Ice-cream does not appear difficult to make. All you need to deal with, after all, is milk, sugar and fruit, or chocolate, or whatever else you want to flavour it with. But as Renuka Nadkarni, a food blogger and public relations professional who frequently makes ice-cream for home consumption, points out, “You can do certain things to get the flavour right. And you can do certain things to get the texture right. But to get both right is another matter altogether.”

Nadkarni, who moved to Mumbai from Bangalore late last year after getting married, fondly remembers afternoons during her childhood when her mother and grandmother prepared ice-cream. “We, my sister, cousins and me, would be creating a din at home. And when word of ice-cream being prepared would spread, we would all land up at the kitchen door expectantly,” she says. Nadkarni’s mother and grandmother did not use a sancha or any type of ice-cream maker. Milk, sugar and fruit pieces would simply be blended together and kept in the deep freeze. “The ice-cream was tasty but frozen like ice cubes,” she says.

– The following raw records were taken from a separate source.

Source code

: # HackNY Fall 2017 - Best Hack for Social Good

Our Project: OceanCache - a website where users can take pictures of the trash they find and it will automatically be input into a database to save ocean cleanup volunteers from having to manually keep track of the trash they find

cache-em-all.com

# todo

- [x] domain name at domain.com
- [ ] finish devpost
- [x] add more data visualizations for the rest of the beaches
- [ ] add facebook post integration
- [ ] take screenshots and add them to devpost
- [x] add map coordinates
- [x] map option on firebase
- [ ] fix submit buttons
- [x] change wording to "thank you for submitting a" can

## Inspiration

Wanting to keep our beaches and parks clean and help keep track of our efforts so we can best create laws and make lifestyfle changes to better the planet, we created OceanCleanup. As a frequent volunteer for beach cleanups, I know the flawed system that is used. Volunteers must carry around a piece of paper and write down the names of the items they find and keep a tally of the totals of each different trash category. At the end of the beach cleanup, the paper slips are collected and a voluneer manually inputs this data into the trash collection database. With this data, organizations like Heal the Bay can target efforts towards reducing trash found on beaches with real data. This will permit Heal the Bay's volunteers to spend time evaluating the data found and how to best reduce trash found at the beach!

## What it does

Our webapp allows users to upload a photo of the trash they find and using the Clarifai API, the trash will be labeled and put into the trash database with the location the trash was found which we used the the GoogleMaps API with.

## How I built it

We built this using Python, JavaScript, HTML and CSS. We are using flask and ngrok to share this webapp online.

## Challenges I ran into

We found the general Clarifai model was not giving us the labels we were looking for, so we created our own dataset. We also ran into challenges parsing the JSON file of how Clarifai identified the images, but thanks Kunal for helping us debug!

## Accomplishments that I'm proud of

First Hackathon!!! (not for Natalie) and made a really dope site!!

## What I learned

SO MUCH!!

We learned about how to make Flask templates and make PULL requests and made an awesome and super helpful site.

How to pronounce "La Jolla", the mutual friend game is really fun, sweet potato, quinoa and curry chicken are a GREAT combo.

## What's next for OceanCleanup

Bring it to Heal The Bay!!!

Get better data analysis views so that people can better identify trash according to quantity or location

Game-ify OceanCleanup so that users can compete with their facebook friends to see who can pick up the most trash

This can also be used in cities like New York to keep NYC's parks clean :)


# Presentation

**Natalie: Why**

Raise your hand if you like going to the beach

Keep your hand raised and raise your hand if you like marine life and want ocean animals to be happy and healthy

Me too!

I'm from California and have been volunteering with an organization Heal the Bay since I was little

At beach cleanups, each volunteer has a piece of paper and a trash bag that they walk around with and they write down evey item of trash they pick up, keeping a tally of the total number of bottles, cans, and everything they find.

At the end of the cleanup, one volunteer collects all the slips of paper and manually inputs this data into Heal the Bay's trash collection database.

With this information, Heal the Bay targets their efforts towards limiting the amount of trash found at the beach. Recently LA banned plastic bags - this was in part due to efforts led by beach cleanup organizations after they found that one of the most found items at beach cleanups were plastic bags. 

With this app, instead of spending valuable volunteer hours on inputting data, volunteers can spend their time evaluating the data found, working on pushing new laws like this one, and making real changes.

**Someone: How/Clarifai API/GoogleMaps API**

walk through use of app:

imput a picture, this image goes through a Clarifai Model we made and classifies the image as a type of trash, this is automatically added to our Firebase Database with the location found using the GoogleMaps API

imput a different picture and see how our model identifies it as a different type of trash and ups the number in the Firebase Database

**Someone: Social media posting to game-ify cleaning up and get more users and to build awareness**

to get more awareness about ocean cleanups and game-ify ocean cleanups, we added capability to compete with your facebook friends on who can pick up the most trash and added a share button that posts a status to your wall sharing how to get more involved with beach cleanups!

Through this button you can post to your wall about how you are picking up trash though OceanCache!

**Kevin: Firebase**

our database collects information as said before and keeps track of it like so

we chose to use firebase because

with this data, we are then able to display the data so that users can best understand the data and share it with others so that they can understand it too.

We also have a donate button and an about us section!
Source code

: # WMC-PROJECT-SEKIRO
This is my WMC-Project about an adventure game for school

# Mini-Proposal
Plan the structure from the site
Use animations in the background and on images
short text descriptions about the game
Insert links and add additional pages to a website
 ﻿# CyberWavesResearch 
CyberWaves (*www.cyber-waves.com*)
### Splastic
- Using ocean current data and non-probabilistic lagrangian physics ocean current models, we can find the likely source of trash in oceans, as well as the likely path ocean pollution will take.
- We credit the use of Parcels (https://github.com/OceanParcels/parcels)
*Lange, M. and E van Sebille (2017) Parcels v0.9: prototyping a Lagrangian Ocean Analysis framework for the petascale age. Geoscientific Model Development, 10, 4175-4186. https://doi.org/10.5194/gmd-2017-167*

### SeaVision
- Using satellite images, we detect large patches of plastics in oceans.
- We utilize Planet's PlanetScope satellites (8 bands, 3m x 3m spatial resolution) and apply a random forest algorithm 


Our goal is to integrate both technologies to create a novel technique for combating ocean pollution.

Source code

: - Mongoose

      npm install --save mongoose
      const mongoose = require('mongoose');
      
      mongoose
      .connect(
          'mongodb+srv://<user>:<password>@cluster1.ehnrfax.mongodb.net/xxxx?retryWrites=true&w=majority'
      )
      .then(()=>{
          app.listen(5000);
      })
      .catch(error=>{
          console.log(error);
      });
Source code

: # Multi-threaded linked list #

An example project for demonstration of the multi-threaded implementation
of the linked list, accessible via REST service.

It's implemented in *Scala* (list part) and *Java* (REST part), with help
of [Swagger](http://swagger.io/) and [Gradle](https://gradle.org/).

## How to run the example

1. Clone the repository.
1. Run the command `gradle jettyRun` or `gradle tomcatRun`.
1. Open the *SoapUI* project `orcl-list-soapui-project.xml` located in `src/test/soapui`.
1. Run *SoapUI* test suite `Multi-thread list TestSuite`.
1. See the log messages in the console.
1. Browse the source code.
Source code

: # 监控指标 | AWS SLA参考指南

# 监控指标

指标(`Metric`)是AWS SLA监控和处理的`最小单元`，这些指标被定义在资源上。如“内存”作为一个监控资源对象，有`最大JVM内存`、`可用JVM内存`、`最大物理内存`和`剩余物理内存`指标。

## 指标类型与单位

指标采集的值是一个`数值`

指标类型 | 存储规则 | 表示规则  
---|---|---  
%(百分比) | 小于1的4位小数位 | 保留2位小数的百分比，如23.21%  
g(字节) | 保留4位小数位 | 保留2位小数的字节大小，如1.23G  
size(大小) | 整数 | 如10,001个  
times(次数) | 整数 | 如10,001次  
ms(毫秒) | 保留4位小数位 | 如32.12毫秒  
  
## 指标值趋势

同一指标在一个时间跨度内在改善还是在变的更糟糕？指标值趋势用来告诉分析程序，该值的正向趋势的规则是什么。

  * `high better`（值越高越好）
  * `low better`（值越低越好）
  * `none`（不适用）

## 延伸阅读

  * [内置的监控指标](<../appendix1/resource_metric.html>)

Over the years, Nadkarni has tackled a variety of dishes, which she describes on her food blog Pinch of Salt. A couple of years ago, her friends suggested she try to make ice-cream. She tried out a variety of recipes, but because she too did not use a machine or a churner, she found little success. She started to google recipes and created an entire folder just for ice-cream recipes in her email inbox. None of them worked. That is, until she chanced upon the properties of vodka.

“Most of the ingredients I use, for instance strawberries, have a lot of water content. But vodka does not freeze as easily as water. And when you add this to your mixture, the ice-cream takes up this property,” Nadkarni says. Her first attempt with vodka, a banana-chocolate flavour, turned out so well that her mother and grandmother were lost for words. “They both took me aside and said, ‘But this one is not like ice’,” she recalls. Both are teetotallers and were apparently aghast at learning that she had used vodka. After banana-chocolate, mango and chikoo followed, and today she claims she can make any type of ice-cream. Apart from vodka, she also often uses bananas and apricots, which have a similar anti-freeze quality. In the past few years, the homemade ice-cream made by a particular Gujarati housewife of Napean Sea Road has become quite popular. While Bina Doshi initially only prepared kesar pista and sitaphal ice-cream for her family, she now makes around 20 different flavours. She says, “You can cook a number of dishes, and you can be an expert at every one of them, but nothing quite impresses an individual as endlessly as homemade ice-cream. It is always, ‘Wow! She makes her own ice-cream’.” Doshi learnt how to make ice-cream from her sister-in-law, when her two sons were studying abroad. After her friends insisted, Doshi started selling ice-cream on order. She uses a motorised sancha and currently runs a small workshop with two workers and a deliveryman at Hughes Road. But making ice-cream, Doshi says, isn’t for the fainthearted. “It is fun, yes. But you need patience and technique.”

Doshi and Nadkarni point out that homemade ice-cream is always fresher and more nutritious because it doesn’t have preservatives. Nadkarni adds, “You will know exactly how mango ice-cream from a certain store will taste. You can never say that about homemade ice-cream. If the mango is sour, it will taste sour. If it is sweet, the ice-cream will be sweet.” Doshi also says that, being an independent ice-cream maker, she has the freedom to make flavours that are experimental. Some of the flavours she occasionally churns out are popcorn, lemongrass and paan choco-chips.